▶ **WORK TASK**: Keep the lines exact and the pictures out as you repeat the following listing.

GIVEN RECORDS: Begin

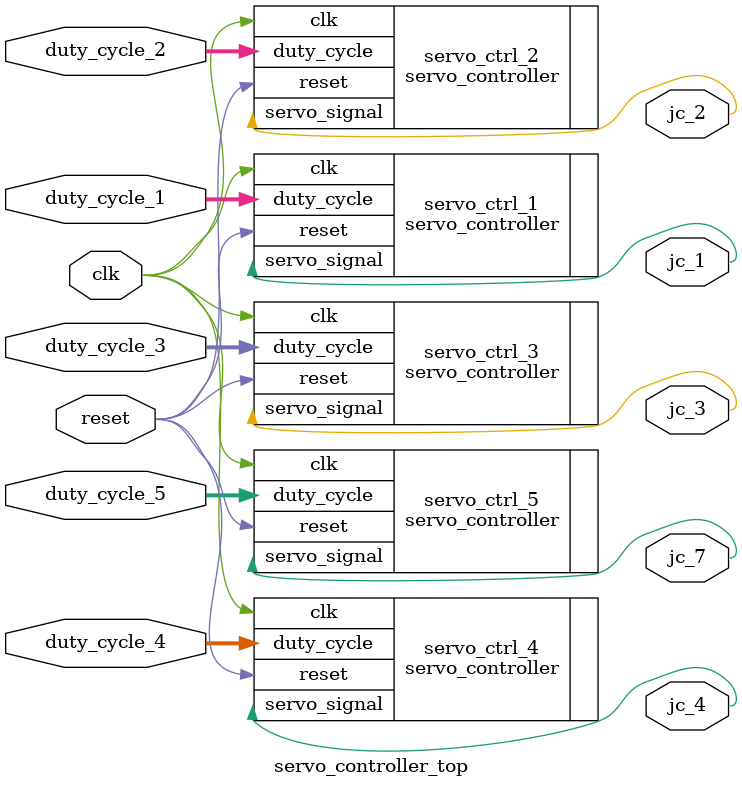
<source format=v>
module servo_controller_top (
    input clk,
    input reset,
    input [6:0] duty_cycle_1,
    input [6:0] duty_cycle_2,
    input [6:0] duty_cycle_3,
    input [6:0] duty_cycle_4,
    input [6:0] duty_cycle_5,
    output jc_1,
    output jc_2,
    output jc_3,
    output jc_4,
    output jc_7
);

// Instantiate the servo_controller modules for each motor
servo_controller servo_ctrl_1 (
    .clk(clk),
    .reset(reset),
    .duty_cycle(duty_cycle_1),
    .servo_signal(jc_1)
);

servo_controller servo_ctrl_2 (
    .clk(clk),
    .reset(reset),
    .duty_cycle(duty_cycle_2),
    .servo_signal(jc_2)
);

servo_controller servo_ctrl_3 (
    .clk(clk),
    .reset(reset),
    .duty_cycle(duty_cycle_3),
    .servo_signal(jc_3)
);

servo_controller servo_ctrl_4 (
    .clk(clk),
    .reset(reset),
    .duty_cycle(duty_cycle_4),
    .servo_signal(jc_4)
);

servo_controller servo_ctrl_5 (
    .clk(clk),
    .reset(reset),
    .duty_cycle(duty_cycle_5),
    .servo_signal(jc_7)
);

endmodule
</source>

GIVEN RECORDS: End

▶ **TASK RESPONSE**:
<source format=v>
module servo_controller_top (
    input clk,
    input reset,
    input [6:0] duty_cycle_1,
    input [6:0] duty_cycle_2,
    input [6:0] duty_cycle_3,
    input [6:0] duty_cycle_4,
    input [6:0] duty_cycle_5,
    output jc_1,
    output jc_2,
    output jc_3,
    output jc_4,
    output jc_7
);

// Instantiate the servo_controller modules for each motor
servo_controller servo_ctrl_1 (
    .clk(clk),
    .reset(reset),
    .duty_cycle(duty_cycle_1),
    .servo_signal(jc_1)
);

servo_controller servo_ctrl_2 (
    .clk(clk),
    .reset(reset),
    .duty_cycle(duty_cycle_2),
    .servo_signal(jc_2)
);

servo_controller servo_ctrl_3 (
    .clk(clk),
    .reset(reset),
    .duty_cycle(duty_cycle_3),
    .servo_signal(jc_3)
);

servo_controller servo_ctrl_4 (
    .clk(clk),
    .reset(reset),
    .duty_cycle(duty_cycle_4),
    .servo_signal(jc_4)
);

servo_controller servo_ctrl_5 (
    .clk(clk),
    .reset(reset),
    .duty_cycle(duty_cycle_5),
    .servo_signal(jc_7)
);

endmodule
</source>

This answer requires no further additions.